Elvira and Louis Barbey. Photo courtesy Bibliothèque nationale de France.
Early in her career, Gaby was the Susan Lucci of women's skating in France, holding down fort in second place at the French Championships from 1925 to 1930. After Andrée Joly decided to focus solely on pairs skating in 1931, Gaby finally emerged victorious, winning her first of an incredible six consecutive French titles ahead of of Jeanine Hagnauer and Jacqueline Vaudecrane. When the European Championships were held in Paris in 1932, she placed dead last in a field of eight, losing out on a seventh place finish in a three-two split with Great Britain's Joan Dix. Illness forced her out of the following year's European Championships in London, but she shared the ice with Sonja Henie in a Paris exhibition later that winter.

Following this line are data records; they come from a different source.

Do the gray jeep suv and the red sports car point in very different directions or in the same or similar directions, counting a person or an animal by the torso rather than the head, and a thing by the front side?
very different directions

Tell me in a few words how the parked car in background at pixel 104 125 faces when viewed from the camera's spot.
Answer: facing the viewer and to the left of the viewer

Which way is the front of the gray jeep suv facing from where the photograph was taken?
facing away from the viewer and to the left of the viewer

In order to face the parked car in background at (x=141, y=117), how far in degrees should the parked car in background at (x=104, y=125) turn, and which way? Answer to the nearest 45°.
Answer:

Gaby's final international competition was the 1936 World Championships in Paris. She placed a disappointing fourteenth, but did outrank both of the other French women who participated. The Norwegian judge had her ninth in figures; the British judge had her eighth in free skating. In 1937, she lost her French women's title to Jacqueline Vaudecrane. Vaudecrane recalled that Gaby was gracious in defeat and was the first to congratulate her on her win. Taking into account just how many disappointing results this fine skater had, it's hard to imagine how she could have been so gracious!

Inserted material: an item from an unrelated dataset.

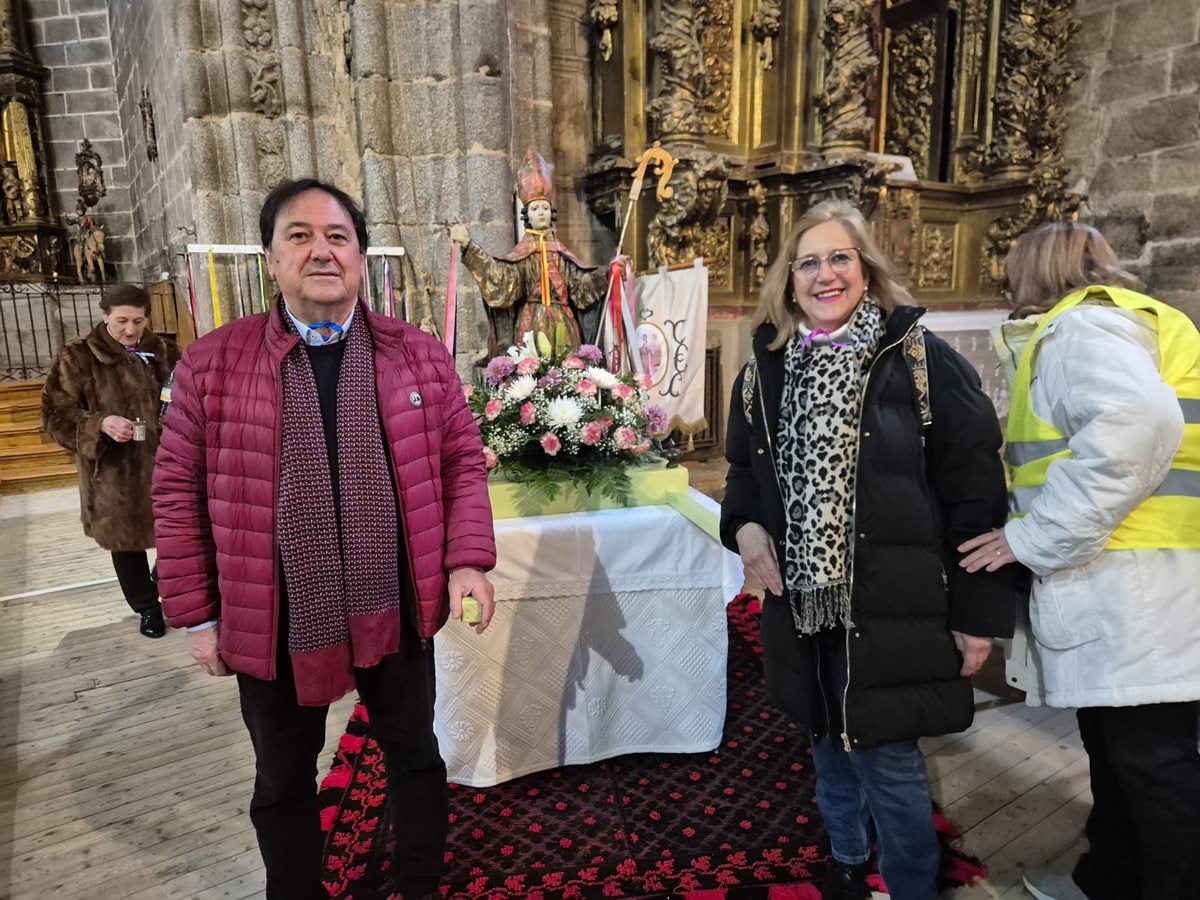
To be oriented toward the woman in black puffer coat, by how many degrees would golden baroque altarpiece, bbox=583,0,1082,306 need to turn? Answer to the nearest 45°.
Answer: approximately 45° to its left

During much her competitive career, Gaby went by her married name, Gaby Clericetti. After her competitive career ended, she remarried and went by Gaby Moreau. After her retirement in 1937, she coached skaters for many years at the Club des Français Volants à Paris. An artistic soul, Gaby wrote in "Neige et Glace" magazine of her dream to transpose dance to the ice and skating to the floor: "What I would like to interpret on the floor is a rhythmic Celtic dance (gypsy orchestra beginning with a waltz). When I skate, I would compose a dance, and when I dance, I would slide like on ice. Creating [movement to] rhythm is my hobby. Both [skating and dancing] require interpretation and effort... Both interest me because I know thoroughly the possibilities of each. These ideas came to me during my choreographic exercises."

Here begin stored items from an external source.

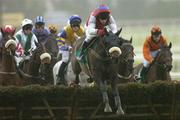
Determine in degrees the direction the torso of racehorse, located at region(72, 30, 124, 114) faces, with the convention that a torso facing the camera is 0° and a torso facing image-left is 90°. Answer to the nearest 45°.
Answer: approximately 315°

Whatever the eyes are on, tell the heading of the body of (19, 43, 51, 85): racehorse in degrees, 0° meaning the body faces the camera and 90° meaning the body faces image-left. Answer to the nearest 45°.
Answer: approximately 315°

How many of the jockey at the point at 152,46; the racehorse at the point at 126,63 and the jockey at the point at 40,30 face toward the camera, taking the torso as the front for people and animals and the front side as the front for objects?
3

Despite her successes at home, skating wasn't exactly kind to Gaby. She had a late start and never really seemed to catch much of a break. Yet, her determination and interest in choreography foreshadowed the later efforts of Jacqueline du Bief, the student of her rival Jacqueline Vaudecrane. Though largely unknown today outside of France, Gaby played a subtle but important role in her country's skating history.